Pour comprendre l’atmosphère il importe de penser à un espace sans surface, affirme l’auteur : « une atmosphère est une occupation totale ou partielle, mais en tout cas complète, d’un espace sans surface dans le domaine de ce qui est vécu comme présent ». Ou encore : « les deux espaces sans surface les plus importants sont l’espace de la chair et l’espace des sentiments comme atmosphères ». Parmi les exemples d’espace sans surface, le philosophe cite l’eau, le son, la météo ressentie. Penser l’espace sans surface nécessite l’oubli de la tridimensionnalité à laquelle la philosophie grecque nous aurait habitués, notamment avec Platon, Démocrite et Aristote. La division intérieur (âme)/ extérieur résulterait de la géométrie grecque, tridimensionnelle, se consacrant aux « surfaces » nécessaires à l’introduction de « lieux ». Contre cette privatisation dont il observe les répercussions dans le christianisme, Schmitz affirme que « les sentiments sont des atmosphères qui se répandent dans l’espace et des pouvoirs qui émeuvent charnellement ». Sa thèse se résume dans le paragraphe suivant : « Les sentiments qui ont été interprétés à tort comme des états d’esprit privés depuis la fin du Ve siècle avant J.-C. en Grèce, avec un effet prégnant sur toute la culture européenne qui a suivi, sont des atmosphères qui, soit sont simplement perçues – parfois par des sentiments prémonitoires-, soit deviennent les sentiments de la personne affectée ; sentiments qui se saisissent d’elle de manière charnellement sensible et la mettent au défi d’une confrontation personnelle dans l’abandon ou la résistance dès qu’elle en est capable » (p.81).

Schmitz repère l’atmosphérique dans le rapport à la musique, au paysage ou à l’habitation, aux intérieurs comme aux villes et il en dégage le rôle fondamental de la synesthésie.
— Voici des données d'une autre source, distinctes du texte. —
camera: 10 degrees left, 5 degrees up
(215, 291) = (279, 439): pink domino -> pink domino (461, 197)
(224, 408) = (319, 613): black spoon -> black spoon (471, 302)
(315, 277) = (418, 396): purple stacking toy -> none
Les « formes musicales sont des réseaux de suggestions de mouvements dans le médium des sons », profonds et sombres, clairs et aigus. L’atmosphère semble inséparable, selon lui, des caractères synesthésiques qui existent non seulement dans les sons de la musique, mais aussi dans les voyelles d’une langue, les couleurs, criardes ou douces et qui peuvent aussi nous éclairer quant au  « style » d’un compositeur, d’un poète ou d’un peintre. En ce qui concerne la ville, ce seront le doux, le rugueux et l’éclatant, les formes pointues ou courbes, les odeurs, les bruits qui engendrent l’atmosphère : « le caractère synesthésique traverse ces éléments et se fond avec les suggestions de mouvement, tout aussi omniprésentes ». C’est aussi dans le cadre de la ville que Schmitz propose une « phénoménologie de la laideur » : « le repli sur l’étroitesse de la chair, une fissure dans l’impulsion vitale suivie du relâchement de la contraction, tel est, selon mon analyse, l’effet typique du laid », écrit-il. 
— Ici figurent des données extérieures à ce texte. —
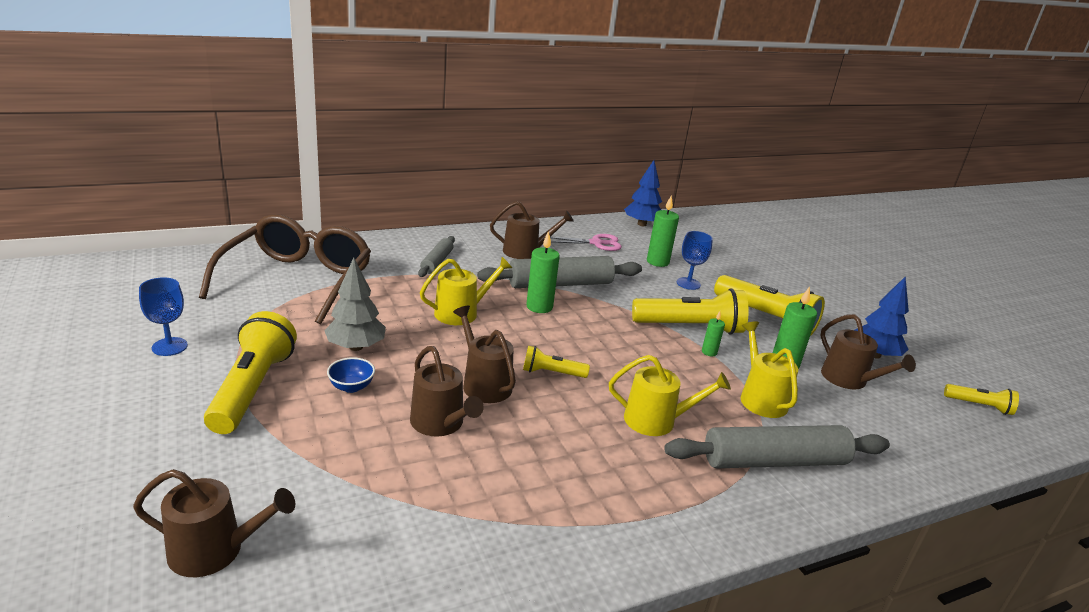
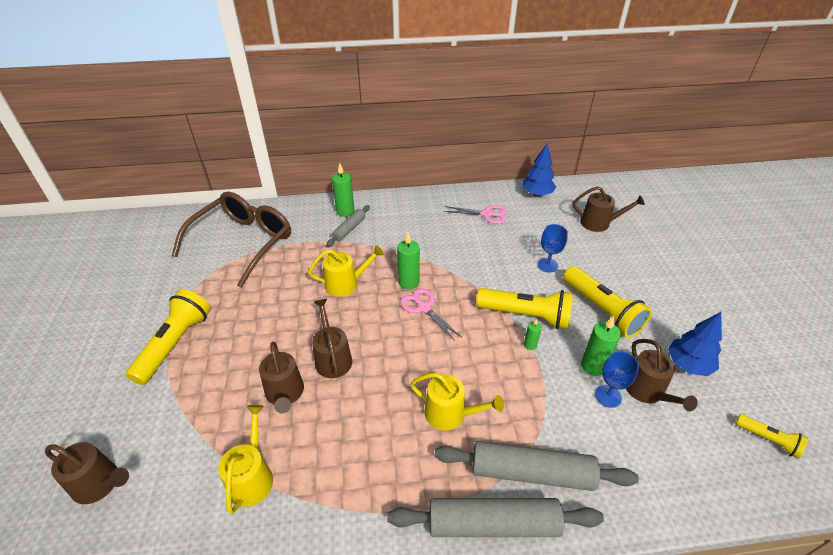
camera: 20 degrees right, 15 degrees up
(169, 346) = (139, 299): blue goblet -> blue goblet (608, 396)
(351, 387) = (239, 350): blue bowl -> none
(355, 347) = (257, 311): grey tree -> none
(525, 251) = (423, 221): brown watering can -> brown watering can (599, 223)
(552, 373) = (388, 353): yellow flashlight -> none
(560, 284) = (436, 258): grey rolling pin -> grey rolling pin (492, 523)
(571, 328) = (424, 308): none -> pink scissors
(657, 262) = (531, 238): green candle -> green candle (345, 211)
(760, 398) = (552, 402): yellow watering can -> yellow watering can (252, 477)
L’atmosphère d’une ville, son ambiance, restent mystérieuses (on se souvient de l’œuvre de Marcel Duchamp « l’air de Paris », mis en ampoule). Schmitz veut quant à lui aborder le mystère de l’ambiance à travers l’inadéquation de nos concepts qui depuis Démocrite, Platon et Aristote, ont mis en place une « objectivation psychologiste-réductionniste-introjectionniste » ; celle-ci a divisé le monde en enfermant l’expérience et a exclu l’ensemble de l’atmosphère ou de l’ambiance d’une ville. Schmitz congédie ainsi rapidement Platon dont la notion de « khôra », très problématique, est pourtant capitale pour penser l’espace et l’atmosphère. La khôra est un lieu d’engendrement que Platon décrit comme très difficile à définir et dans lequel intervient quelque chose comme le fantomatique. Quant à Aristote, il reste celui qui aura soulevé la question du « lieu » dont le questionnement n’a rien perdu en actualité.
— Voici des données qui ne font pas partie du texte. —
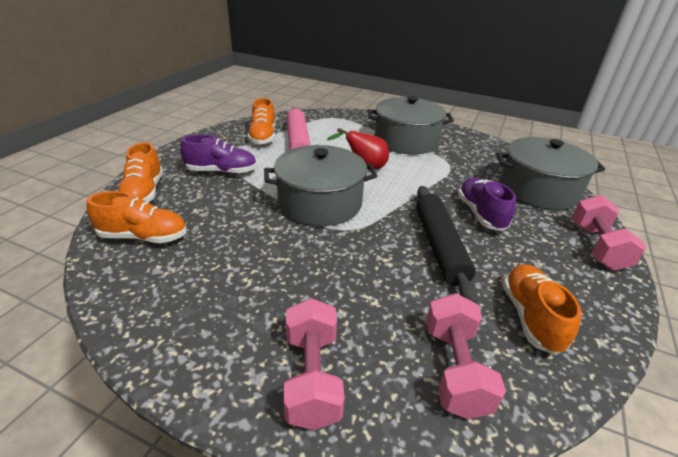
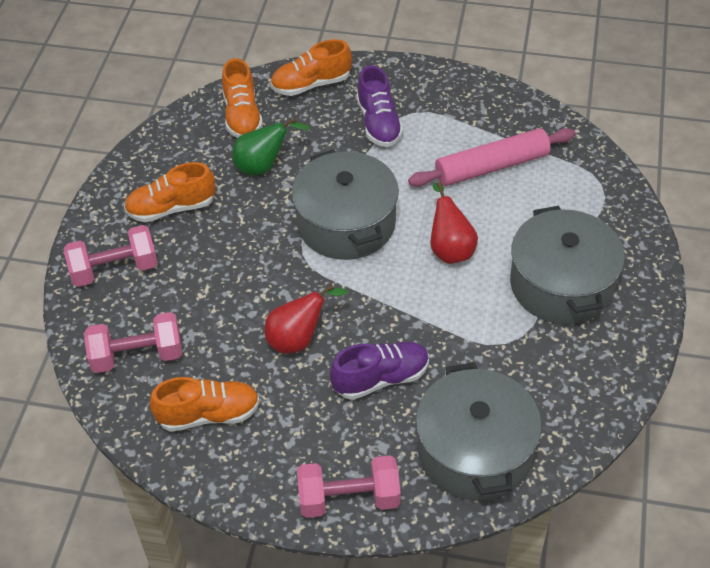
camera: 80 degrees right, 15 degrees up
(224, 234) = (263, 166): none -> green pear
(263, 137) = (487, 129): orange shoe -> orange shoe (171, 208)
(440, 246) = (298, 339): black rolling pin -> red pear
Sous l’objectivation, Schmitz débusque l’atmosphère qui nous enveloppe en échappant au contrôle de la mesure, car la chaleur ressentie ne sera jamais celle qu’indique le thermomètre et la musique tient plus de la durée que du temps mesuré par l’horloge.  Une relation indivisible s’établit avec ce qui entoure, créant l’abandon de la différenciation de ce qui est objectivé. Cette expérience de la chair (vue de manière optimiste) survient dans la tranquillité ou la béatitude, parfois même dans le « flow » que le motard ressent sur sa moto et assurément dans la joie sur laquelle l’ouvrage se conclut.